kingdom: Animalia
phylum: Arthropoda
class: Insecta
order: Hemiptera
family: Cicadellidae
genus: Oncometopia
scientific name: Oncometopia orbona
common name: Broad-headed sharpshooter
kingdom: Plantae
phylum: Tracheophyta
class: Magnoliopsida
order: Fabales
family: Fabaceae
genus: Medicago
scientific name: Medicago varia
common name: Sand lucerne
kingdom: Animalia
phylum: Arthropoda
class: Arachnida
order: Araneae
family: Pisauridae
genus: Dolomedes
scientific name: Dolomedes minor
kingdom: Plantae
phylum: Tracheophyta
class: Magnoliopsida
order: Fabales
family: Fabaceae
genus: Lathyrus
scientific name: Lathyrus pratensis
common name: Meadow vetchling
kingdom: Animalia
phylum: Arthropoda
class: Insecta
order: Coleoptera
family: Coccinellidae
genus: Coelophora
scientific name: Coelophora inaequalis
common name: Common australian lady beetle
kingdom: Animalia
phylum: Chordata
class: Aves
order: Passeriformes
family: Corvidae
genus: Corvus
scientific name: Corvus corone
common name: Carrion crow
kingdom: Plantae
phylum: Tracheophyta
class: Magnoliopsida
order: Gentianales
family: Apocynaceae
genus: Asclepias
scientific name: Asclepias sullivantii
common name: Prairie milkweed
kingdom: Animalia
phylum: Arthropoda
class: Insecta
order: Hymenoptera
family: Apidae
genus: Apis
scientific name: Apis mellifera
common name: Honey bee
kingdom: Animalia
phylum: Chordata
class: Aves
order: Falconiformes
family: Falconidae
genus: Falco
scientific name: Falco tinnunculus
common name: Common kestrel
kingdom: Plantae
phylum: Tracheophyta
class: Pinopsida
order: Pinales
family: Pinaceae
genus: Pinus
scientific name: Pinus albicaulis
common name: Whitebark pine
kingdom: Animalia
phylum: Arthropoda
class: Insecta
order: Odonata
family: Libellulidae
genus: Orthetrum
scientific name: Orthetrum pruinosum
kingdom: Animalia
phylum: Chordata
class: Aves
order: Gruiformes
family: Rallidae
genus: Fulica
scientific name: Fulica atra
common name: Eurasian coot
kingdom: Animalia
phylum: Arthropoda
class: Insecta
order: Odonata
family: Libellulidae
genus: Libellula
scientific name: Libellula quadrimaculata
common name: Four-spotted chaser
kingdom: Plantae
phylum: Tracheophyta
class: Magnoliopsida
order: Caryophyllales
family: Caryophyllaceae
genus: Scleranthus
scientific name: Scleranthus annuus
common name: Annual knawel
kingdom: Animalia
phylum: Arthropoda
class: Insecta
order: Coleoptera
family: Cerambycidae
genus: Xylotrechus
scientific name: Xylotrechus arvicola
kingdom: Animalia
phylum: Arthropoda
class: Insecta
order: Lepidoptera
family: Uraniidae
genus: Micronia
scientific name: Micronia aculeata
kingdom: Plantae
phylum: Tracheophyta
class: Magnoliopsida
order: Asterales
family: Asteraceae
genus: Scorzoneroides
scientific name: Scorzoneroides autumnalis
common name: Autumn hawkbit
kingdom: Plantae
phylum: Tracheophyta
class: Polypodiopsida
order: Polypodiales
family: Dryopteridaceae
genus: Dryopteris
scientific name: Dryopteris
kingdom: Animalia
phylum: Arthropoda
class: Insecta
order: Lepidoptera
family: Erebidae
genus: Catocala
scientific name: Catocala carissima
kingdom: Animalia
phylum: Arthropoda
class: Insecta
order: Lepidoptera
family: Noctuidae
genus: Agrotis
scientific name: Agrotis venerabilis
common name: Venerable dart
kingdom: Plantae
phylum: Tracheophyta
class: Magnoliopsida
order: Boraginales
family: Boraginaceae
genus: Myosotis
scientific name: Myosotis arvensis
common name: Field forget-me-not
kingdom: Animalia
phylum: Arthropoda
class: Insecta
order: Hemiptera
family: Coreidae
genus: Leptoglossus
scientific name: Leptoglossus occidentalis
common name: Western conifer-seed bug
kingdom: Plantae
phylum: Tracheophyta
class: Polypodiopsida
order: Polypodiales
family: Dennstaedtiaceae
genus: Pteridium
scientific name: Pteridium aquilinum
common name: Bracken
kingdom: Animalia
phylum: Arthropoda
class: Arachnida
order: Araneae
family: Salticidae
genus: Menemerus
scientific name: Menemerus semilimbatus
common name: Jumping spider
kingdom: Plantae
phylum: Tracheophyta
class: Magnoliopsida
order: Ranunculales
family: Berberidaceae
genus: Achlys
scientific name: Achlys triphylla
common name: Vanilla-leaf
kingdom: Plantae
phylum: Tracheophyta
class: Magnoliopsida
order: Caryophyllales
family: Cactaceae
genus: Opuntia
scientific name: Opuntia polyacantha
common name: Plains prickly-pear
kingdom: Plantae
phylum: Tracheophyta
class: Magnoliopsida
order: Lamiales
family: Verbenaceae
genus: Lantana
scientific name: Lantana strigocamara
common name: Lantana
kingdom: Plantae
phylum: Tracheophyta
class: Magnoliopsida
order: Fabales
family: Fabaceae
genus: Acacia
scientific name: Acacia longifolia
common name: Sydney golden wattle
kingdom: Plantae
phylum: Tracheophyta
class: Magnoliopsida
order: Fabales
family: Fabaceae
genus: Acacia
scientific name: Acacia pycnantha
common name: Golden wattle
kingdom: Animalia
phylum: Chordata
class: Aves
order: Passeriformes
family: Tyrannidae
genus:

> **Exercise prompt**
Give everything in the rows above from the line containing "family: Noctuidae" down to and including the line containing "family: Coreidae" as a Markdown table. Use two columns, No. for each line's number in sequence and Line for its text, and leave out blank lines.

> **Full answer**
| No. | Line |
|---|---|
| 1 | family: Noctuidae |
| 2 | genus: Agrotis |
| 3 | scientific name: Agrotis venerabilis |
| 4 | common name: Venerable dart |
| 5 | kingdom: Plantae |
| 6 | phylum: Tracheophyta |
| 7 | class: Magnoliopsida |
| 8 | order: Boraginales |
| 9 | family: Boraginaceae |
| 10 | genus: Myosotis |
| 11 | scientific name: Myosotis arvensis |
| 12 | common name: Field forget-me-not |
| 13 | kingdom: Animalia |
| 14 | phylum: Arthropoda |
| 15 | class: Insecta |
| 16 | order: Hemiptera |
| 17 | family: Coreidae |